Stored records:

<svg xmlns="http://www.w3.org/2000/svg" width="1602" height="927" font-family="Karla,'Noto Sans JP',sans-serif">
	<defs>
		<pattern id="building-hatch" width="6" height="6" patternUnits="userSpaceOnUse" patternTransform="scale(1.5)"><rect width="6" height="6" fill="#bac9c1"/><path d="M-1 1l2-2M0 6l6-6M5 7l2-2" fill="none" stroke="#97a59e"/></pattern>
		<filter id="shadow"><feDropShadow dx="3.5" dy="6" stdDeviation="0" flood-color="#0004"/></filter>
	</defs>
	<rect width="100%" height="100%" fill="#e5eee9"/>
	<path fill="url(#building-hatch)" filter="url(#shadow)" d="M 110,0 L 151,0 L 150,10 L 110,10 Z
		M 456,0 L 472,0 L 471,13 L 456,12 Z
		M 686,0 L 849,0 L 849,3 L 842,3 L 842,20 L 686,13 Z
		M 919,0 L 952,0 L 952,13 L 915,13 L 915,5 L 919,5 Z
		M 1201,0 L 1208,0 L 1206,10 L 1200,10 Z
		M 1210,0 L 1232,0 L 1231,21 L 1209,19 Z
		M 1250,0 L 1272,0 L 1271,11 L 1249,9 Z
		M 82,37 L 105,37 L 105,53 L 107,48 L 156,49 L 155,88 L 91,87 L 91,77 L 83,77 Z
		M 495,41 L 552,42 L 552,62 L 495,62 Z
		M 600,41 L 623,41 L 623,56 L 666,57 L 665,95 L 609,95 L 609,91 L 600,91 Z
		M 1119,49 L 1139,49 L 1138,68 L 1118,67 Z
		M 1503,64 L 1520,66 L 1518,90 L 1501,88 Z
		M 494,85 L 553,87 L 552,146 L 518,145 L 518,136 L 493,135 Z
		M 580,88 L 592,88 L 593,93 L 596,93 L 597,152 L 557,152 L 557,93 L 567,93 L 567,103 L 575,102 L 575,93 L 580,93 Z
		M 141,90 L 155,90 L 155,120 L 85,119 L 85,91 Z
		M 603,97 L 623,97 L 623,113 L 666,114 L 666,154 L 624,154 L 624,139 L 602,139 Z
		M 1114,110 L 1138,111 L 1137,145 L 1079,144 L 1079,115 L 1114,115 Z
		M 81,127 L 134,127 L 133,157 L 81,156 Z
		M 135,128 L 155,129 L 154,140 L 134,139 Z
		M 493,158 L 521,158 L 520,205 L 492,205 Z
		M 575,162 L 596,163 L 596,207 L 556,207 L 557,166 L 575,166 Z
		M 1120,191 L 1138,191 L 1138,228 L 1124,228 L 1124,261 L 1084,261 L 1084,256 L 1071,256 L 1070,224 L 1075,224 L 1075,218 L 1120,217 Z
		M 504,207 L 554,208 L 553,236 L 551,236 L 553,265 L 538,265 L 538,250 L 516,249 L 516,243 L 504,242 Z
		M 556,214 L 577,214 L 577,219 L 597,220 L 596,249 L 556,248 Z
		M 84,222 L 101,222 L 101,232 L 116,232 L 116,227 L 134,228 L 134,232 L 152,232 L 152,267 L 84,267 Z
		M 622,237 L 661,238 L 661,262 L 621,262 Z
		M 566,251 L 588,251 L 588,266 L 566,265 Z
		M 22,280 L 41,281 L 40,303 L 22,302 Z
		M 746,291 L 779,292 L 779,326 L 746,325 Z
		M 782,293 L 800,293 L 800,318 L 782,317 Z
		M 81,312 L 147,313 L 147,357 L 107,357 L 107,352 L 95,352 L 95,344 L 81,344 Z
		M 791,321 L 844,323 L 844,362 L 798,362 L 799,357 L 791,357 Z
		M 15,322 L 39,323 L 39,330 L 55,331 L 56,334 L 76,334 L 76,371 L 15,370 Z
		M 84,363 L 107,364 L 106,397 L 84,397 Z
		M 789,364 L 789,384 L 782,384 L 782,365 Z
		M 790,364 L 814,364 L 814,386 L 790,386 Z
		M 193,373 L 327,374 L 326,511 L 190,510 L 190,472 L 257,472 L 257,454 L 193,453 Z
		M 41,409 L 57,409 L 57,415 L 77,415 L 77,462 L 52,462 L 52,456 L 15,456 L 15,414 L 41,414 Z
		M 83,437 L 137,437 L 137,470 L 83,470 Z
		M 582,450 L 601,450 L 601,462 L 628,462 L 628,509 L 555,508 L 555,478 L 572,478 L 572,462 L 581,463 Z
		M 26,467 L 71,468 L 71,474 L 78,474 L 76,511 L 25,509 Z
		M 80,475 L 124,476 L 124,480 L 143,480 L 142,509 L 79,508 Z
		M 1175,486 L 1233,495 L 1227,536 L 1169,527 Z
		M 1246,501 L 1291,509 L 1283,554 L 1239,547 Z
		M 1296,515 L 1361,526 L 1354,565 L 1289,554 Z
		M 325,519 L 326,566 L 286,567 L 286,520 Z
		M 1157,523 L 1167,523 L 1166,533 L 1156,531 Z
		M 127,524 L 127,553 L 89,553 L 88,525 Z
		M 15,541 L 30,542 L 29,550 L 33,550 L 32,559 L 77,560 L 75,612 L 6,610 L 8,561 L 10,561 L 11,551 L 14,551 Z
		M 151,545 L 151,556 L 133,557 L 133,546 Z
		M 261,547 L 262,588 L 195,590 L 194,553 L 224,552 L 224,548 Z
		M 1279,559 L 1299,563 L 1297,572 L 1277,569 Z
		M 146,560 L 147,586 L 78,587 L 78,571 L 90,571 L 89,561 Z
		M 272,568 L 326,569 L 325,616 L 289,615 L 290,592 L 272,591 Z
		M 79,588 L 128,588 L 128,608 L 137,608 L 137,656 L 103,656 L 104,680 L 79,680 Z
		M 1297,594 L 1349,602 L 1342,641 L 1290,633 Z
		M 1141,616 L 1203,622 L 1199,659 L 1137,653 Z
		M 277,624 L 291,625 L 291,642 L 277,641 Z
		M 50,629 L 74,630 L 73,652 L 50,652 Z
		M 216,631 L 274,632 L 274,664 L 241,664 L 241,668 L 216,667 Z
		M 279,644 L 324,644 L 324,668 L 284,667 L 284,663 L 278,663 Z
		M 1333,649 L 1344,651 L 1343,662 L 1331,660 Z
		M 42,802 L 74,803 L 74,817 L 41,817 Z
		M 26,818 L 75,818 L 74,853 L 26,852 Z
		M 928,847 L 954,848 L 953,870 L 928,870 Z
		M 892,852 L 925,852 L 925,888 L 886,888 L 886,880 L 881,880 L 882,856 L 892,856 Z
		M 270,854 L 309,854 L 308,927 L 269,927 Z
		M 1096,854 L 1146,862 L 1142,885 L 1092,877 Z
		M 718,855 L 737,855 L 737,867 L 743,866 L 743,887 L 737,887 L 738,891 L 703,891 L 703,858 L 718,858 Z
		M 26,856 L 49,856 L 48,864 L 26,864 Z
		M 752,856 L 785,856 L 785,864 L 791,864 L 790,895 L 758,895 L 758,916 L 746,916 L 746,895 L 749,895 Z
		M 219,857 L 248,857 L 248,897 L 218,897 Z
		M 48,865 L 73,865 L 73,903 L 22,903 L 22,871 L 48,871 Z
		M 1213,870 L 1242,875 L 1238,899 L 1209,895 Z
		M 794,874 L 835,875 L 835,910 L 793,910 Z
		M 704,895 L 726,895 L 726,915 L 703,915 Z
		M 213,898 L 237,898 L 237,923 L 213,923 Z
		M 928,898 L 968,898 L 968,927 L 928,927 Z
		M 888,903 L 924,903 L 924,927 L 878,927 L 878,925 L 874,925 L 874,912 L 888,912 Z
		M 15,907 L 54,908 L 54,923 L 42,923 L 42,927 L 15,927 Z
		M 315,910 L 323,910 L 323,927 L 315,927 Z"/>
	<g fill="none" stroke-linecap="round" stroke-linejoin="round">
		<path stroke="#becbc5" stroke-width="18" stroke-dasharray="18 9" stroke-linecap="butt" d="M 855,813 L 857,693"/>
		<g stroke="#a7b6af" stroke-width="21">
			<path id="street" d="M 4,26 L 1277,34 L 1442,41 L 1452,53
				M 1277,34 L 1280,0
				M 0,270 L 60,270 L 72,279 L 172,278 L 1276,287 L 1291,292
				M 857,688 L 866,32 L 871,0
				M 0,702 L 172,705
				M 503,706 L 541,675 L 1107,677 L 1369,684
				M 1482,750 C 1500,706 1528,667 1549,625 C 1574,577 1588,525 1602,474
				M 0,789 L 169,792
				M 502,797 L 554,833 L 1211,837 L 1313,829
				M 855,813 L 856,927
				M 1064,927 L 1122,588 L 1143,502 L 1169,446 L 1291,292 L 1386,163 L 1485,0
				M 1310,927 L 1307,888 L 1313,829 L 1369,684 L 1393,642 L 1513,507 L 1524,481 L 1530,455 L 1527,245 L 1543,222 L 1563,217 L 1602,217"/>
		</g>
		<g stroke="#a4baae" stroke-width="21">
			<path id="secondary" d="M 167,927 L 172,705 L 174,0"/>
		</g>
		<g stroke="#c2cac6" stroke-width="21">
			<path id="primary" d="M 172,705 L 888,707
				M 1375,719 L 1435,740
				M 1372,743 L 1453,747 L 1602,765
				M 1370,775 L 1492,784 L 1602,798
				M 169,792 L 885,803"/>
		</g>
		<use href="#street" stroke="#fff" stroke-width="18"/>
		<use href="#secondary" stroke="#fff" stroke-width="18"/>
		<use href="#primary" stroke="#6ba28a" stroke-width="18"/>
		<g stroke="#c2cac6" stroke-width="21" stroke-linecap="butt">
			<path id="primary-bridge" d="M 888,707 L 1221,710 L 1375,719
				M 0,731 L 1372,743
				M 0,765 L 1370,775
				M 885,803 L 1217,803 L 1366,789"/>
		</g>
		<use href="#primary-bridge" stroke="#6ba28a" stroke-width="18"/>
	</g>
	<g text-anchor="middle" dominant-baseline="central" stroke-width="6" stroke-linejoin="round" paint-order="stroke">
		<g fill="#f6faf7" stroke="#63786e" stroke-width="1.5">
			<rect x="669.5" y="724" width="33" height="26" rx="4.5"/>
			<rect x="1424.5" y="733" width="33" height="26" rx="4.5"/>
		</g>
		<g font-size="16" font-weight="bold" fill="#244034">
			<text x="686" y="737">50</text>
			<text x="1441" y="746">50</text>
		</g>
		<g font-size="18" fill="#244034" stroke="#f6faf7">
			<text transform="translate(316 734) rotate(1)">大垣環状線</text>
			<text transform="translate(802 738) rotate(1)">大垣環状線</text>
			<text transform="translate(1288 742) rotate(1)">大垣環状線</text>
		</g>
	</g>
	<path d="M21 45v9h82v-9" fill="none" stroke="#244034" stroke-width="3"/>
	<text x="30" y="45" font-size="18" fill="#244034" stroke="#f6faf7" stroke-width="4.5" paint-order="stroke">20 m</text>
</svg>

Task instructions:
Each line of the data that holds "linejoin" should be copied.

Reply:
	<g fill="none" stroke-linecap="round" stroke-linejoin="round">
	<g text-anchor="middle" dominant-baseline="central" stroke-width="6" stroke-linejoin="round" paint-order="stroke">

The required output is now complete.